**Exercise brief:**
In how many lines of the entries below does "cases" appear? Give only the number.
[Available records]
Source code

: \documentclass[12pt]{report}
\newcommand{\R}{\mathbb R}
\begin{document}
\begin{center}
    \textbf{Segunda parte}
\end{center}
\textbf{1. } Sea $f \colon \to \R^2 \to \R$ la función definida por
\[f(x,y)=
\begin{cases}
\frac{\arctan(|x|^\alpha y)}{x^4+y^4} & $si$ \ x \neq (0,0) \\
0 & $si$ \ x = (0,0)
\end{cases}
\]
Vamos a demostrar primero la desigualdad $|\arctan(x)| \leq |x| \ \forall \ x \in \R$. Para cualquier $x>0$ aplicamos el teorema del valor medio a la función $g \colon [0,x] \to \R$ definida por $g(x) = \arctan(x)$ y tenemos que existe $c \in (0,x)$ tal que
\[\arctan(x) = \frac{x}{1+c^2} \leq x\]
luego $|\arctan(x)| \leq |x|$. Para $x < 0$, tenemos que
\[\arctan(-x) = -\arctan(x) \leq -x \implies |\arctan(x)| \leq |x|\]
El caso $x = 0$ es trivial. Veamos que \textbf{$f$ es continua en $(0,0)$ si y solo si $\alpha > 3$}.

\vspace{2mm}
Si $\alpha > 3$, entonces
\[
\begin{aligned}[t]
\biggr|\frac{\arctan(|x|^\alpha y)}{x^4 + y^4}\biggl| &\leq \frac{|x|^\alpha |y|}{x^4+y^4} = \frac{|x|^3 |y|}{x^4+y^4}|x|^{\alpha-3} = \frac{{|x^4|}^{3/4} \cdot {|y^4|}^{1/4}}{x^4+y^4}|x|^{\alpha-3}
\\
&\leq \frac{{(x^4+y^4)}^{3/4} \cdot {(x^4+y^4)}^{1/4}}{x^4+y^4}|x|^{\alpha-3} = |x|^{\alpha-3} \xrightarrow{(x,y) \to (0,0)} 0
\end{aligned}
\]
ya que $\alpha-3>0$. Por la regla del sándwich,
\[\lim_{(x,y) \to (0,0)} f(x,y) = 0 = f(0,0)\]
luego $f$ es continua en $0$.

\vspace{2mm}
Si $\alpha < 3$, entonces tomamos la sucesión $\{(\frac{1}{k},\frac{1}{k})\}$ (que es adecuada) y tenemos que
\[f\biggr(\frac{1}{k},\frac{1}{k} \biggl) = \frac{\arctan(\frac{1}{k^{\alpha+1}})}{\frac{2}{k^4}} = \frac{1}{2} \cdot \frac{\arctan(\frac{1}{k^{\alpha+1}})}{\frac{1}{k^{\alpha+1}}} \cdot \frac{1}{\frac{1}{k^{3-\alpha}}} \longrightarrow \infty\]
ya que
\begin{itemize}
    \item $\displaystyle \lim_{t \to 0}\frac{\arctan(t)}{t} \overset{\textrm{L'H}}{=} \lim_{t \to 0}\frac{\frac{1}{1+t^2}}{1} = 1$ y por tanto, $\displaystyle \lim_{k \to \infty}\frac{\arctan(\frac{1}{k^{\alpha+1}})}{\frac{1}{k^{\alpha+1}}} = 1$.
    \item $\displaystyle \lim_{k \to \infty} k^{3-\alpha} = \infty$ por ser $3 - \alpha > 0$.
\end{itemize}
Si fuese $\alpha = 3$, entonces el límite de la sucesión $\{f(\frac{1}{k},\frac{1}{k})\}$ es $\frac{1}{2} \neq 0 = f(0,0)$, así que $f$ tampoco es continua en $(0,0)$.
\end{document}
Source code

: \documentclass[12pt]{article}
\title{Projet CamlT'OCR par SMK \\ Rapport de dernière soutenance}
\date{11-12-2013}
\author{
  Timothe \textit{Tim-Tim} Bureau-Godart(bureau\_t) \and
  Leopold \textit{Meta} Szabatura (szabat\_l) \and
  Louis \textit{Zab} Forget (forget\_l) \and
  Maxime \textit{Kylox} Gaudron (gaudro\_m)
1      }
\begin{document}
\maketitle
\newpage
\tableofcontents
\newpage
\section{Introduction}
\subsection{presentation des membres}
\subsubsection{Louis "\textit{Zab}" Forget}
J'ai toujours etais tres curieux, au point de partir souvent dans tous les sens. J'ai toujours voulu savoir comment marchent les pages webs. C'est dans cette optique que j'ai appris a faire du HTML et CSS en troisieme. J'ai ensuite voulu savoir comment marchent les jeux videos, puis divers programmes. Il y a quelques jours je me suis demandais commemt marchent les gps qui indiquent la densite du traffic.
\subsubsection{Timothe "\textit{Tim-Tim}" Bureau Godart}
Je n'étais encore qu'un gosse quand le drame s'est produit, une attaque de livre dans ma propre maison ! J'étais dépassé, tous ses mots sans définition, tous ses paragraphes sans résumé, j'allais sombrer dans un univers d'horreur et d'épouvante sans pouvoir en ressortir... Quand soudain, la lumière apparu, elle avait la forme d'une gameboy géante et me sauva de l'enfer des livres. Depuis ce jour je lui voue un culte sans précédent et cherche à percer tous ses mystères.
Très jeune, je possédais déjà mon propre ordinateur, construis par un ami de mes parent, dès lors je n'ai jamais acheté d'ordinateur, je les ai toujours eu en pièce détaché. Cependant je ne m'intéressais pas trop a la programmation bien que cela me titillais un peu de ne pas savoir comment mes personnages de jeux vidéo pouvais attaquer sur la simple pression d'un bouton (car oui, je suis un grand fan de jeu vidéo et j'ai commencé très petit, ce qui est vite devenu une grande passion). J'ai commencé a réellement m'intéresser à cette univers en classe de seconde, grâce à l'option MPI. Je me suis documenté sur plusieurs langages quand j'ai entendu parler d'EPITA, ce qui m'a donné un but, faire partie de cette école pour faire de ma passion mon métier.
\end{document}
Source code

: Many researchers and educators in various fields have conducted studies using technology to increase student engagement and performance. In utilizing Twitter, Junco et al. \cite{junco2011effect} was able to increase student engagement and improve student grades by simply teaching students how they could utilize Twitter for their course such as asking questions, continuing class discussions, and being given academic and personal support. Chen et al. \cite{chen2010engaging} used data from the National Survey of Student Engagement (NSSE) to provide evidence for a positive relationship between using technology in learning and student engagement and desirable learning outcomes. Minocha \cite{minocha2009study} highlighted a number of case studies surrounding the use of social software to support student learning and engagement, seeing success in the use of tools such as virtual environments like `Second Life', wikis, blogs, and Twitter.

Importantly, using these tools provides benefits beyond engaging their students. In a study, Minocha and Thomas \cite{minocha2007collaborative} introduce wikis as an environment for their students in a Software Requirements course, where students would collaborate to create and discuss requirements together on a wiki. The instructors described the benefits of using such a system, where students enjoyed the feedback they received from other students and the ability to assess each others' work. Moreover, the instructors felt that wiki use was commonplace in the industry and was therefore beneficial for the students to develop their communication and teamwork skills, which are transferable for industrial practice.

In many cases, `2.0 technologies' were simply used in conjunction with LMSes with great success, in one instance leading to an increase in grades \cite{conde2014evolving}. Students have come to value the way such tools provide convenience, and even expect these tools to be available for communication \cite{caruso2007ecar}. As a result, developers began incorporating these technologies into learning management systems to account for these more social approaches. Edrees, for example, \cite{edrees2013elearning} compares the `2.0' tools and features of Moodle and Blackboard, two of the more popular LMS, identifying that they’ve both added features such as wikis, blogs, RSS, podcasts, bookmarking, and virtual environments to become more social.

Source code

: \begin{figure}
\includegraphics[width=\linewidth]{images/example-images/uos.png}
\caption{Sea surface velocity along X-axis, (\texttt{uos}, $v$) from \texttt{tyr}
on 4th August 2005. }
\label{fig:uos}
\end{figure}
[/Available records]
**Task result:**
3